5.3 ローリングアップデートとロールバックの実装 #
AWS Lambdaを用いたローリングアップデートとロールバックの概念は、アプリケーションのアップデート時に無停止で行う方法です。FlaskとZappaを用いてこれらのプロセスを実現する方法を見ていきましょう。
ローリングアップデート #
Zappaはバージョン管理機能を持っています。これにより、新しいバージョンのコードをデプロイし、古いバージョンのコードを段階的に置き換えることが可能です。これがローリングアップデートの概念です。
$ zappa update production
上記のコマンドは、プロダクション環境のコードを更新します。更新が完了すると、新しいバージョンのLambda関数が自動的に作成されます。また、古いバージョンのLambda関数は、新しいリクエストが新しいバージョンにルーティングされるまで引き続き利用可能です。
ロールバック #
Zappaによるロールバックは非常に簡単です。もし何か問題が発生した場合、以下のコマンドを実行することで、前のバージョンに簡単に戻すことが可能です。
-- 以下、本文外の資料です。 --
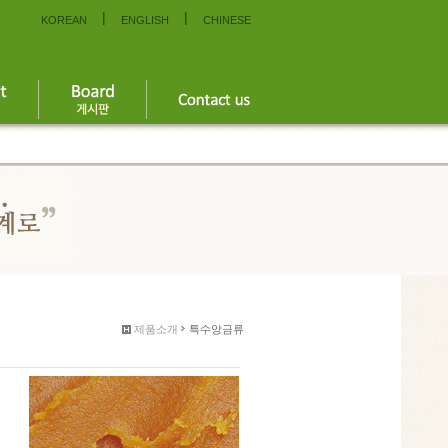
|
|
KOREAN
ENGLISH
CHINESE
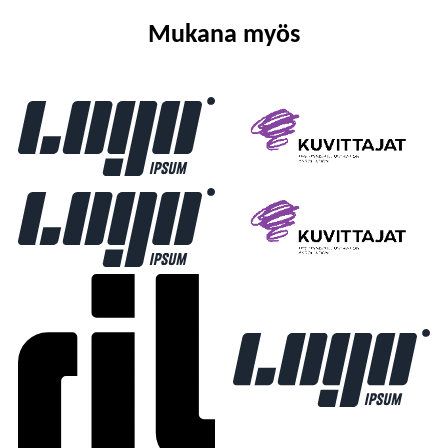
Mukana myös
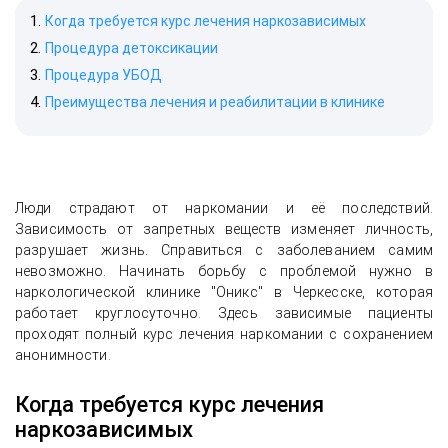
Когда требуется курс лечения наркозависимых
Процедура детоксикации
Процедура УБОД
Преимущества лечения и реабилитации в клинике
Люди страдают от наркомании и её последствий.
Зависимость от запретных веществ изменяет личность,
разрушает жизнь. Справиться с заболеванием самим
невозможно. Начинать борьбу с проблемой нужно в
наркологической клинике "Оникс" в Черкесске, которая
работает круглосуточно. Здесь зависимые пациенты
проходят полный курс лечения наркомании с сохранением
анонимности.
Когда требуется курс лечения
наркозависимых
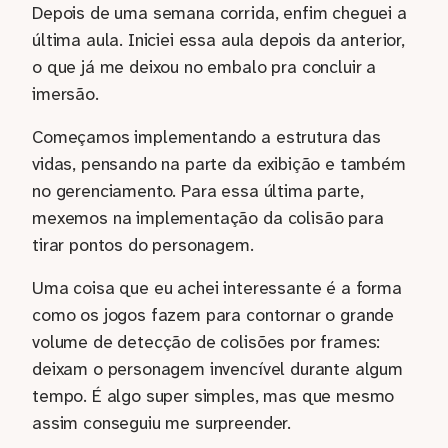
Depois de uma semana corrida, enfim cheguei a
última aula. Iniciei essa aula depois da anterior,
o que já me deixou no embalo pra concluir a
imersão.
Começamos implementando a estrutura das
vidas, pensando na parte da exibição e também
no gerenciamento. Para essa última parte,
mexemos na implementação da colisão para
tirar pontos do personagem.
Uma coisa que eu achei interessante é a forma
como os jogos fazem para contornar o grande
volume de detecção de colisões por frames:
deixam o personagem invencível durante algum
tempo. É algo super simples, mas que mesmo
assim conseguiu me surpreender.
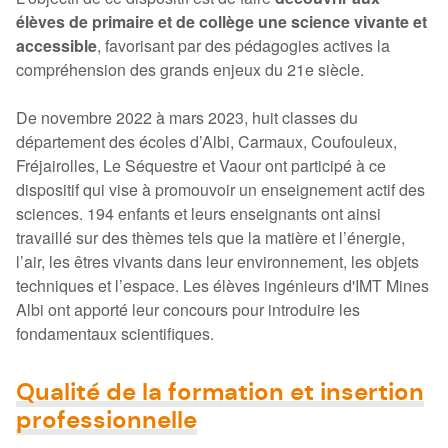
élèves de primaire et de collège une science vivante et
accessible
, favorisant par des pédagogies actives la
compréhension des grands enjeux du 21e siècle.
De novembre 2022 à mars 2023, huit classes du
département des écoles d’Albi, Carmaux, Coufouleux,
Fréjairolles, Le Séquestre et Vaour ont participé à ce
dispositif qui vise à promouvoir un enseignement actif des
sciences. 194 enfants et leurs enseignants ont ainsi
travaillé sur des thèmes tels que la matière et l’énergie,
l’air, les êtres vivants dans leur environnement, les objets
techniques et l’espace. Les élèves ingénieurs d'IMT Mines
Albi ont apporté leur concours pour introduire les
fondamentaux scientifiques.
Qualité de la formation et insertion
professionnelle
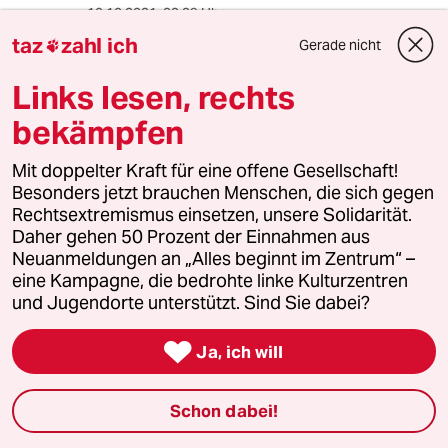
10.10.2021
,
22:29 Uhr
taz
zahl ich
In Sao Paolo gab es mmn nach dem
Gerade nicht

Grossplakate Verbot einen Rückgang der
Kriminalität. Ein guter Grund den visuellen
Links lesen, rechts
Schmutz abzuschaffen.
bekämpfen
Was haben die Plakate denn je für uns getan?
Mit doppelter Kraft für eine offene Gesellschaft!
Besonders jetzt brauchen Menschen, die sich gegen
Rechtsextremismus einsetzen, unsere Solidarität.
h3h3y0
H
Daher gehen 50 Prozent der Einnahmen aus
11.10.2021
,
00:49 Uhr
Neuanmeldungen an „Alles beginnt im Zentrum“ –
@Magic Dave:
eine Kampagne, die bedrohte linke Kulturzentren
Und wie genau soll das Verbot von
und Jugendorte unterstützt. Sind Sie dabei?
Grossplakaten das bewirkt haben?

Ja, ich will
Magic Dave
MD
Schon dabei!
10.10.2021
,
22:37 Uhr
@Magic Dave:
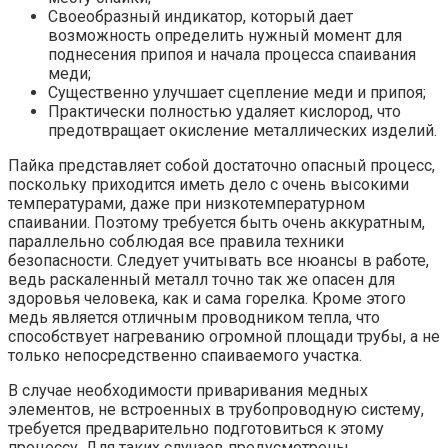
Своеобразный индикатор, который дает
возможность определить нужный момент для
поднесения припоя и начала процесса спаивания
меди;
Существенно улучшает сцепление меди и припоя;
Практически полностью удаляет кислород, что
предотвращает окисление металлических изделий.
Пайка представляет собой достаточно опасный процесс,
поскольку приходится иметь дело с очень высокими
температурами, даже при низкотемпературном
спаивании. Поэтому требуется быть очень аккуратным,
параллельно соблюдая все правила техники
безопасности. Следует учитывать все нюансы в работе,
ведь раскаленный металл точно так же опасен для
здоровья человека, как и сама горелка. Кроме этого
медь является отличным проводником тепла, что
способствует нагреванию огромной площади трубы, а не
только непосредственно спаиваемого участка.
В случае необходимости приваривания медных
элементов, не встроенных в трубопроводную систему,
требуется предварительно подготовиться к этому
процессу. Для таких случаев предусмотрены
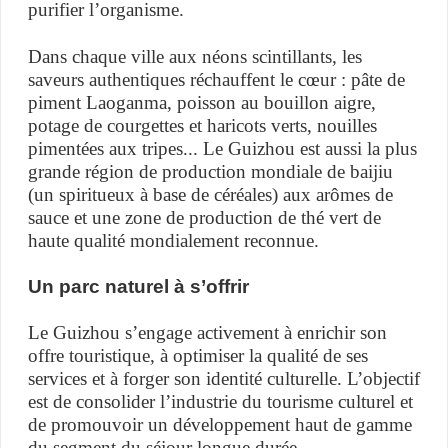
purifier l’organisme.
Dans chaque ville aux néons scintillants, les
saveurs authentiques réchauffent le cœur : pâte de
piment Laoganma, poisson au bouillon aigre,
potage de courgettes et haricots verts, nouilles
pimentées aux tripes... Le Guizhou est aussi la plus
grande région de production mondiale de baijiu
(un spiritueux à base de céréales) aux arômes de
sauce et une zone de production de thé vert de
haute qualité mondialement reconnue.
Un parc naturel à s’offrir
Le Guizhou s’engage activement à enrichir son
offre touristique, à optimiser la qualité de ses
services et à forger son identité culturelle. L’objectif
est de consolider l’industrie du tourisme culturel et
de promouvoir un développement haut de gamme
du segment du séjour longue durée.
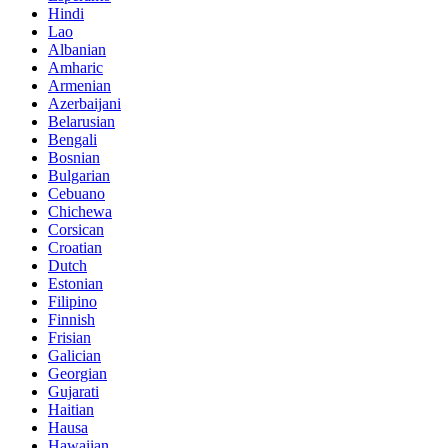
Hindi
Lao
Albanian
Amharic
Armenian
Azerbaijani
Belarusian
Bengali
Bosnian
Bulgarian
Cebuano
Chichewa
Corsican
Croatian
Dutch
Estonian
Filipino
Finnish
Frisian
Galician
Georgian
Gujarati
Haitian
Hausa
Hawaiian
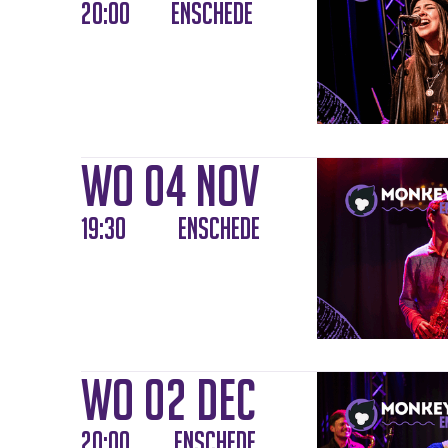
20:00
Enschede
wo 04 nov
19:30
Enschede
wo 02 dec
20:00
Enschede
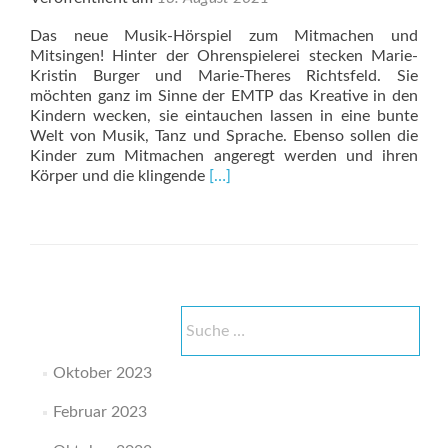
Das neue Musik-Hörspiel zum Mitmachen und
Mitsingen! Hinter der Ohrenspielerei stecken Marie-
Kristin Burger und Marie-Theres Richtsfeld. Sie
möchten ganz im Sinne der EMTP das Kreative in den
Kindern wecken, sie eintauchen lassen in eine bunte
Welt von Musik, Tanz und Sprache. Ebenso sollen die
Kinder zum Mitmachen angeregt werden und ihren
Read
Körper und die klingende
[…]
more
about
Die
M3-
Ohrenspielerei
Suche
nach:
Oktober 2023
Februar 2023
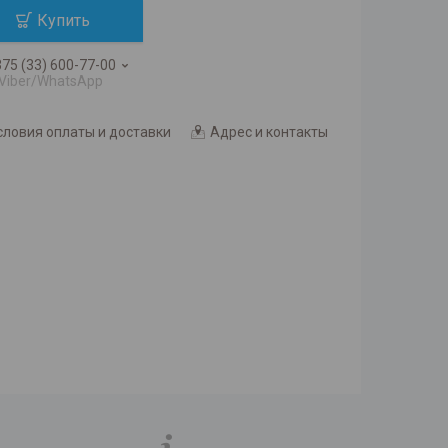
Купить
75 (33) 600-77-00
Viber/WhatsApp
словия оплаты и доставки
Адрес и контакты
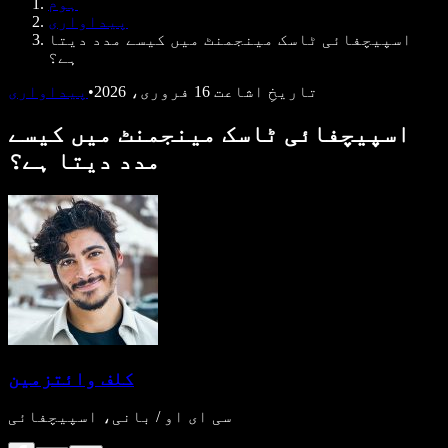
ہوم
ڈویلپرز کے لیے Speechify
پیداواری
اسپیچفائی ٹاسک مینجمنٹ میں کیسے مدد دیتا
ہے؟
تاریخِ اشاعت
16 فروری، 2026
•
پیداواری
اسپیچفائی ٹاسک مینجمنٹ میں کیسے
مدد دیتا ہے؟
کلف وائتزمین
سی ای او / بانی، اسپیچفائی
$ zappa rollback production -n 1
このコマンドは、最後のデプロイをアンドゥ(元に戻す)します。"-n" オプションを使用すると、より前のバージョンに戻すことも可能です。たとえば、 zappa rollback production -n 2 は一つ前のバージョンではなく、二つ前のバージョンに戻します。
注意点 #
Zappaを用いてローリングアップデートとロールバックを行う際には、以下の点に注意してください。
- データベーススキーマの変更: 新しいコードバージョンがデータベーススキーマの変更を必要とする場合、ローリングアップデートやロールバックは難しくなります。これは、新旧のコードバージョンが同時に同じデータベースを使用することから生じる問題です。この問題を解決するためには、データベースマイグレーションが適切に行われる必要があります。
- AWS Lambdaの冷却期間: AWS Lambdaは新しいバージョンへの切り替えが即座には行われない場合があります。これはLambdaの"冷却期間"によるもので、新しいリクエストが新しいバージョンに自動的にルーティングされるまでには、数分かかることがあります。
これらの注意点を考慮に入れつつ、ローリングアップデートとロールバックを行うことで、アプリケーションのダウンタイムを最小限に抑え、ユーザーエクスペリエンスを向上させることが可能です。